Can anyone tell me the best way to root stem plants? I have some Bacopa caroliniana and Hygrophilia corymbosa, both of which I was told would be easy plants and do well in my tank, however they are both rotting from the bottom up! Both of them came with just the stems, no roots, and I think that might be the problem. They are currently floating on the top of my tank because I have a feeling I just fail at planting or something - I was pushing them into my substrate (eco-complete) and surrounding them with rocks to hold them in place, but now they are dying. The TOPS of the plants look okay, just the bottoms are totally melted and no roots have formed.
I know I could attach plant weights to the stems and just let them sit on the bottom of the tank until they root, but I don't feel comfortable putting anything metal into my tank, hence trying to use the rocks...
Not that I've had great luck either, but when I have bought the stem plants, they come with flexible weights wrapped around the base of the bunch. I inquired and found that these weights do not contain any metal, so you could perhaps reshape and resposition them to just hold the plants down? I'll probably try that next time I buy a bunch. My most recent purchase, I just got the mini-potted ones.
I wouldn't have disposed of the weights till they plants showed some form of growth.

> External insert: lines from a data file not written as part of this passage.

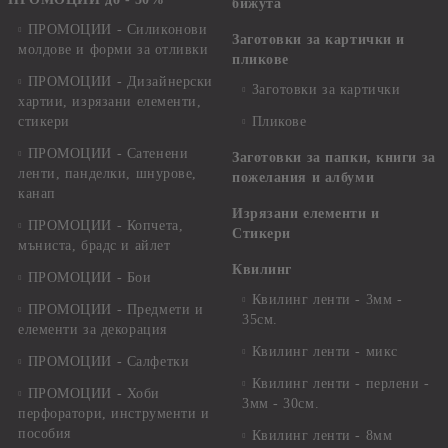
бижута
ПРОМОЦИИ - Силиконови
Заготовки за картички и
молдове и форми за отливки
пликове
ПРОМОЦИИ - Дизайнерски
Заготовки за картички
хартии, изрязани елементи,
стикери
Пликове
ПРОМОЦИИ - Сатенени
Заготовки за папки, книги за
ленти, панделки, шнурове,
пожелания и албуми
канап
Изрязани елементи и
ПРОМОЦИИ - Копчета,
Стикери
мъниста, брадс и айлет
Квилинг
ПРОМОЦИИ - Бои
Квилинг ленти - 3мм -
ПРОМОЦИИ - Предмети и
35см.
елементи за декорация
Квилинг ленти - микс
ПРОМОЦИИ - Салфетки
Квилинг ленти - перлени -
ПРОМОЦИИ - Хоби
3мм - 30см.
перфоратори, инструменти и
пособия
Квилинг ленти - 8мм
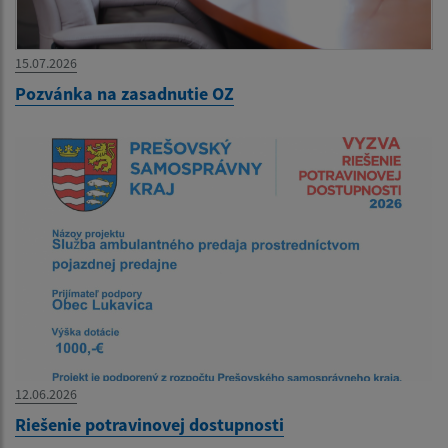
15.07.2026
Pozvánka na zasadnutie OZ
12.06.2026
Riešenie potravinovej dostupnosti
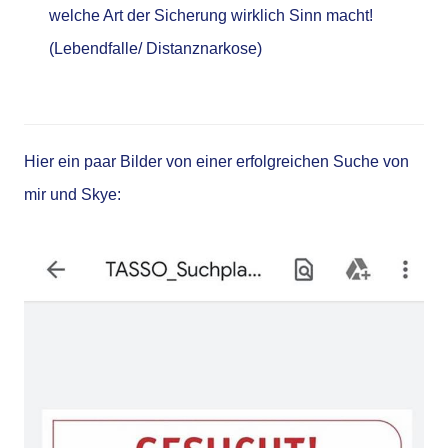
welche Art der Sicherung wirklich Sinn macht!
(Lebendfalle/ Distanznarkose)
Hier ein paar Bilder von einer erfolgreichen Suche von
mir und Skye:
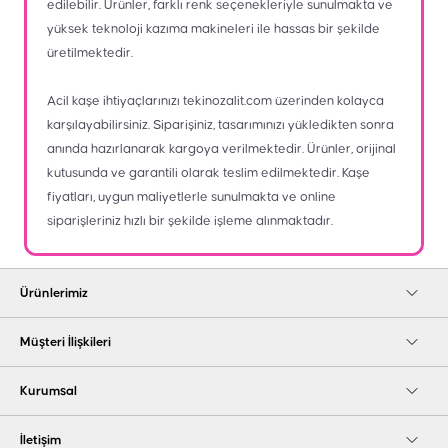
edilebilir. Ürünler, farklı renk seçenekleriyle sunulmakta ve
yüksek teknoloji kazıma makineleri ile hassas bir şekilde
üretilmektedir.
Acil kaşe ihtiyaçlarınızı
tekinozalit.com
üzerinden kolayca
karşılayabilirsiniz. Siparişiniz, tasarımınızı yükledikten sonra
anında hazırlanarak kargoya verilmektedir. Ürünler, orijinal
kutusunda ve garantili olarak teslim edilmektedir. Kaşe
fiyatları, uygun maliyetlerle sunulmakta ve online
siparişleriniz hızlı bir şekilde işleme alınmaktadır.
Ürünlerimiz
Müşteri İlişkileri
Kurumsal
İletişim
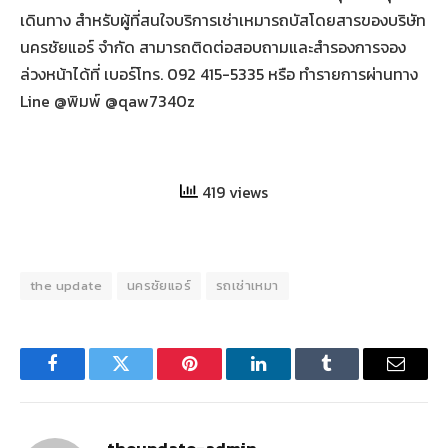
เดินทาง สำหรับผู้ที่สนใจบริการเช่าเหมารถบัสโดยสารของบริษัท
นครชัยแอร์ จำกัด สามารถติดต่อสอบถามและสำรองการจอง
ล่วงหน้าได้ที่ เบอร์โทร. 092 415-5335 หรือ ทำรายการผ่านทาง
Line @พิมพ์ @qaw7340z
419 views
the update
นครชัยแอร์
รถเช่าเหมา
Facebook
Twitter
Pinterest
LinkedIn
Tumblr
Email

Also one of the negatives with eco-complete is if you're too forceful with planting.... you can easily suffocate the stems. Before you plant it into the eco-c, there should be some form of root system otherwise, you end up cutting off the circulation of the that section and it will brown up & decay.
Move what's left of your plants, closer to the light. Hopefully the bettas won't chew on the decaying stems and make matters worse. Hopefully you'll see some roots start to form.
Did you manage to get any shelled hitchhikers from this plant order?
As for the plants that are doing well, DON'T touch them.
I have all the stems floating, I removed all the decaying pieces. So far the girls are leaving them alone.
This is my first planted tank, so I really had no idea what I was doing when it came to planting them. The ones that had roots (with the exception of anacharis) I made sure to leave the crown above the susbtrate and I haven't touched them. Obvious growth on anacharis and banana plant, crypts are totally melted (leaves, roots look healthy), vals and amazon sword look good. Dwarf four leaf clover is hanging in there, but I'm not really expecting it to live.
Some plants are finicky and must adjust to your tank. I have had stems that have gone to mush, I have found that some stems will do this all the time or it will be the weak plants. I have found that, getting plants from the best place can help a bit as they will be in much better condition and can make the adaption better. Best thing is to get all the dead part off and just wait it out. You may toss out none, half, or all. It sucks but it does happen.
For now I would float it near the light, the plants may be getting used to the new water too and will most likely bounce back in a few weeks. My hornwort did the same thing when I introduced it and I almost lost all of it, but after floating it near the light it is now growing really fast and has greened up a lot!